● WHAT THE EXERCISE ASKS: Below this line are records; write out exactly the lines from the one containing "coffee cup: present" through the one containing "saucer: none [283,462,356,512]", with the pictures left out.

● DATA LISTING:
================

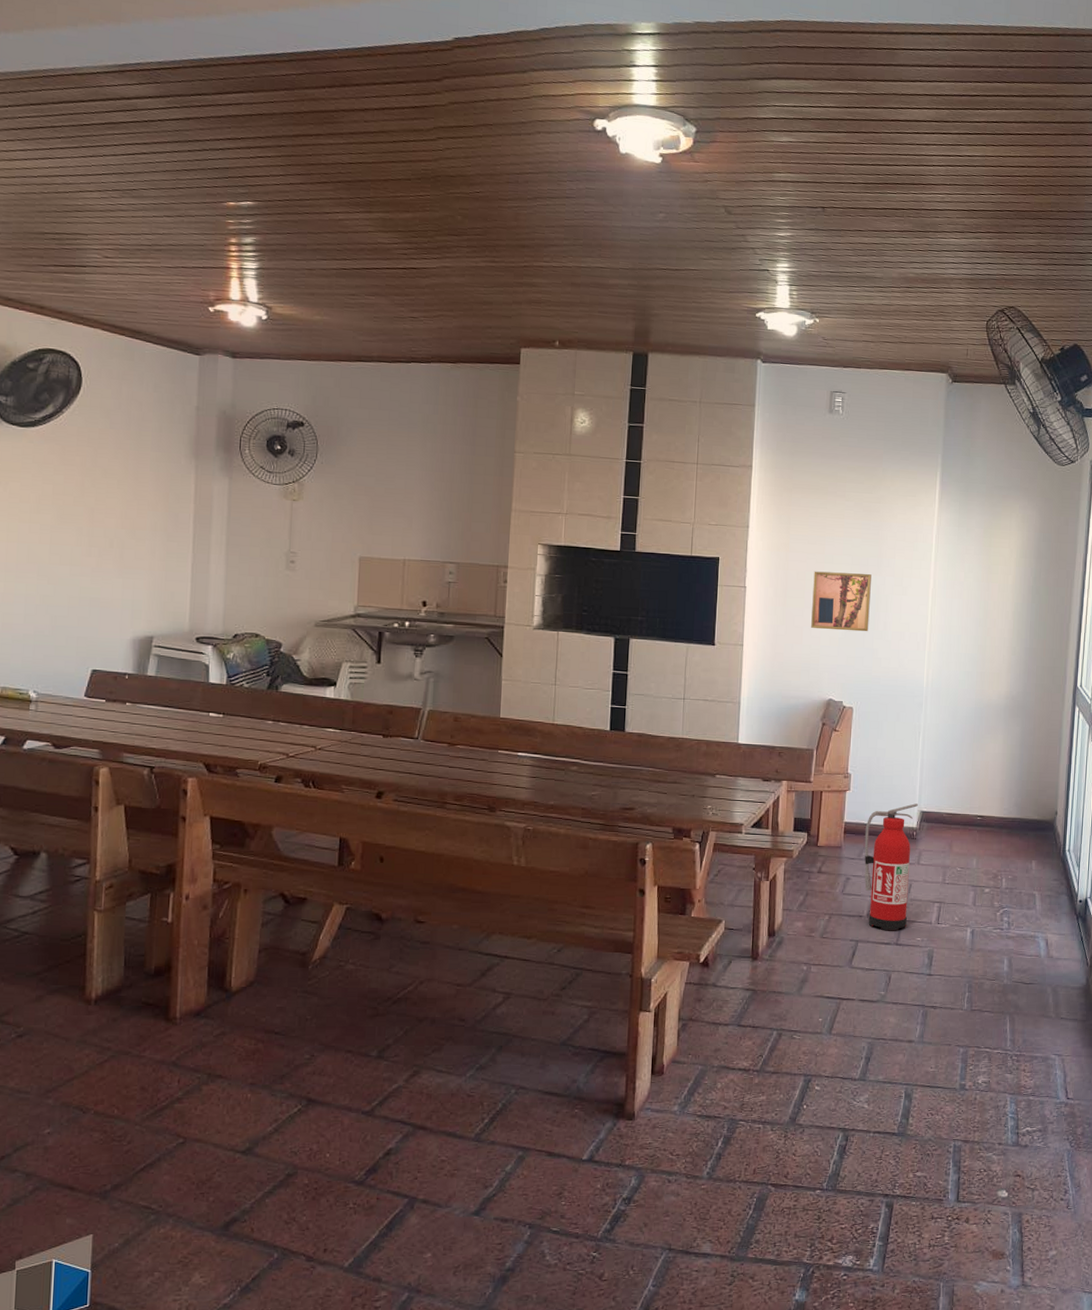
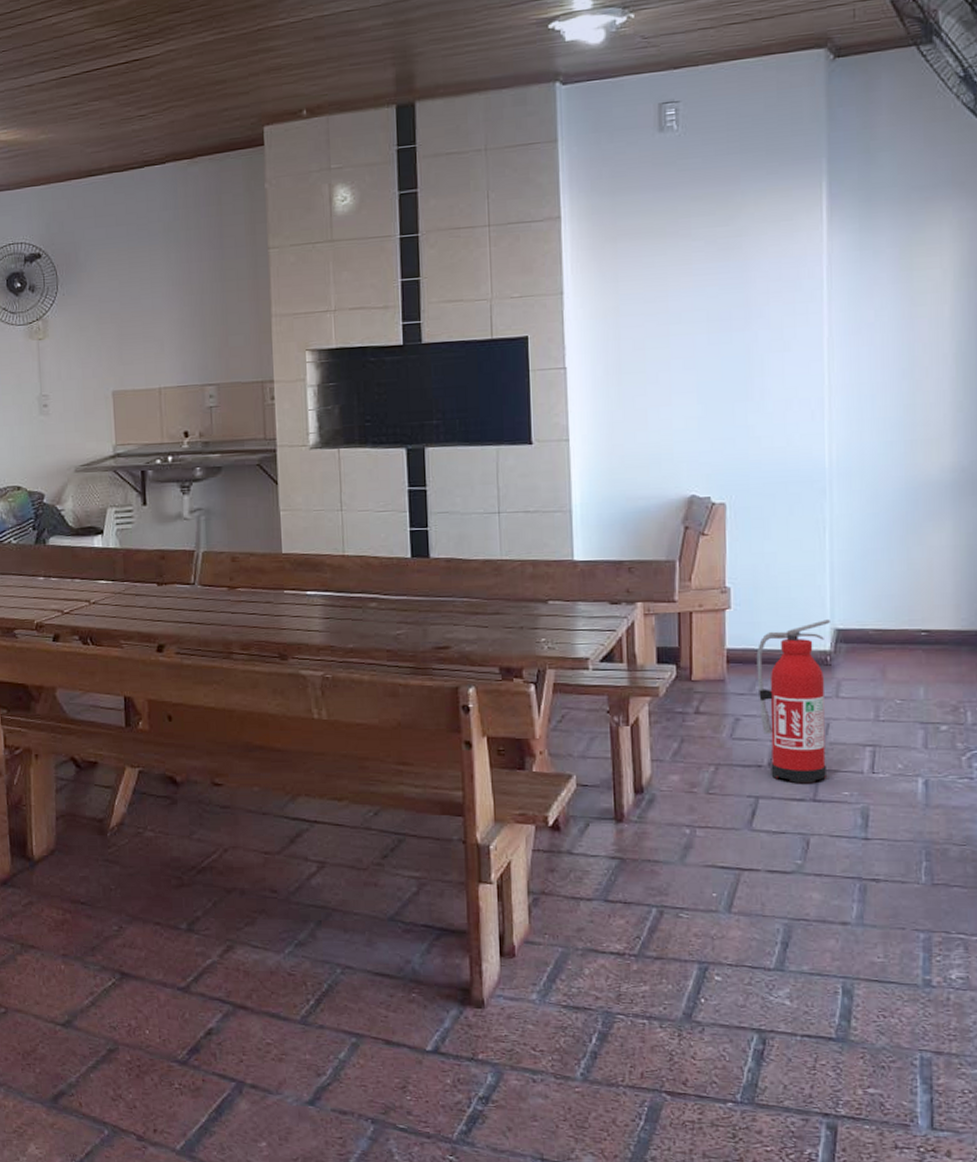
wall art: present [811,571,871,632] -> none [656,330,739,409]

================

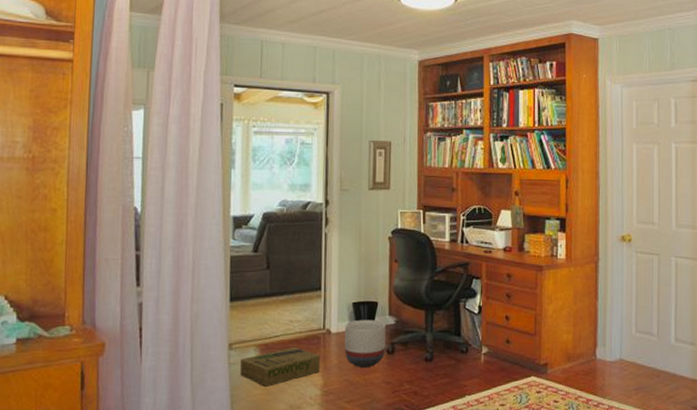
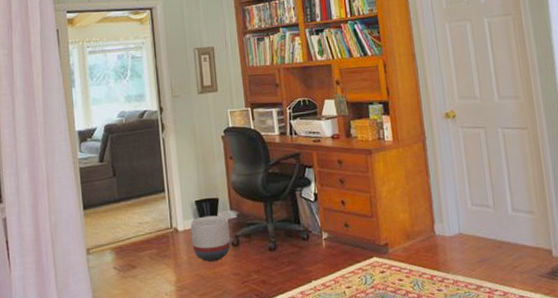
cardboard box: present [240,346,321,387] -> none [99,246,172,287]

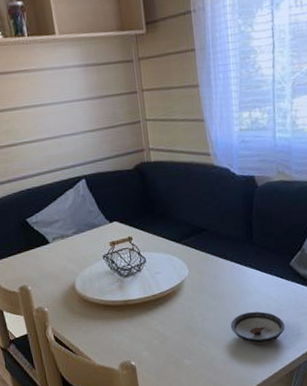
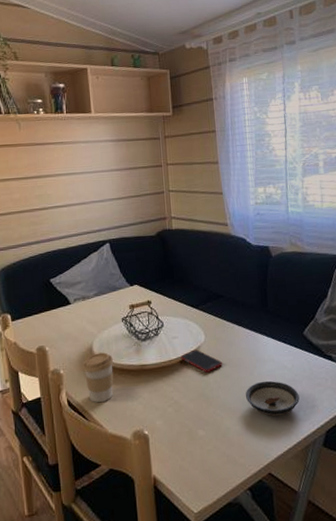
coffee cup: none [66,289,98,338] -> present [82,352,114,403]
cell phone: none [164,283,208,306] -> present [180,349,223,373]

================

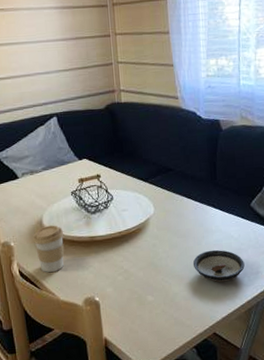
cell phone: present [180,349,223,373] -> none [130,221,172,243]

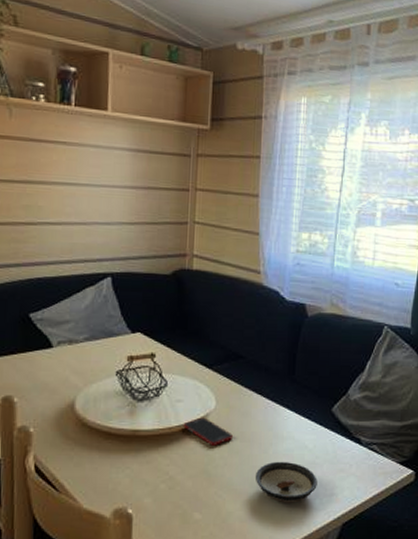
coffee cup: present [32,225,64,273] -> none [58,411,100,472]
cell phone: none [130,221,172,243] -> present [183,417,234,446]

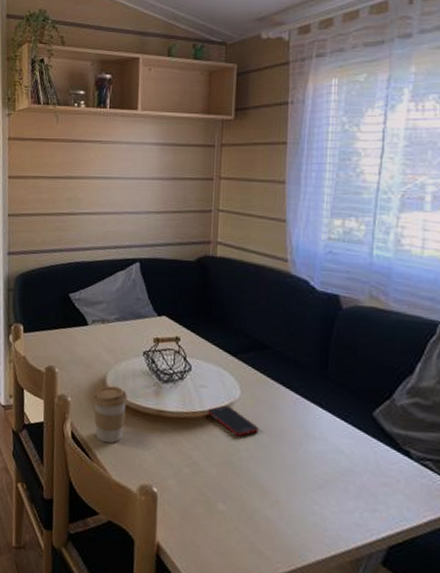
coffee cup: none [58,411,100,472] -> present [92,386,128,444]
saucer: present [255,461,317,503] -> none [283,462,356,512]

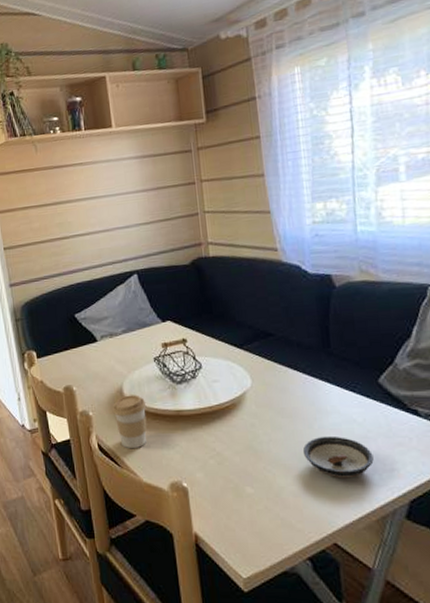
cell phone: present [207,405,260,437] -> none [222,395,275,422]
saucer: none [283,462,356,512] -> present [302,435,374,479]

================

● ANSWER BELOW:
coffee cup: present [32,225,64,273] -> none [58,411,100,472]
cell phone: none [130,221,172,243] -> present [183,417,234,446]

coffee cup: none [58,411,100,472] -> present [92,386,128,444]
saucer: present [255,461,317,503] -> none [283,462,356,512]

cell phone: present [207,405,260,437] -> none [222,395,275,422]
saucer: none [283,462,356,512] -> present [302,435,374,479]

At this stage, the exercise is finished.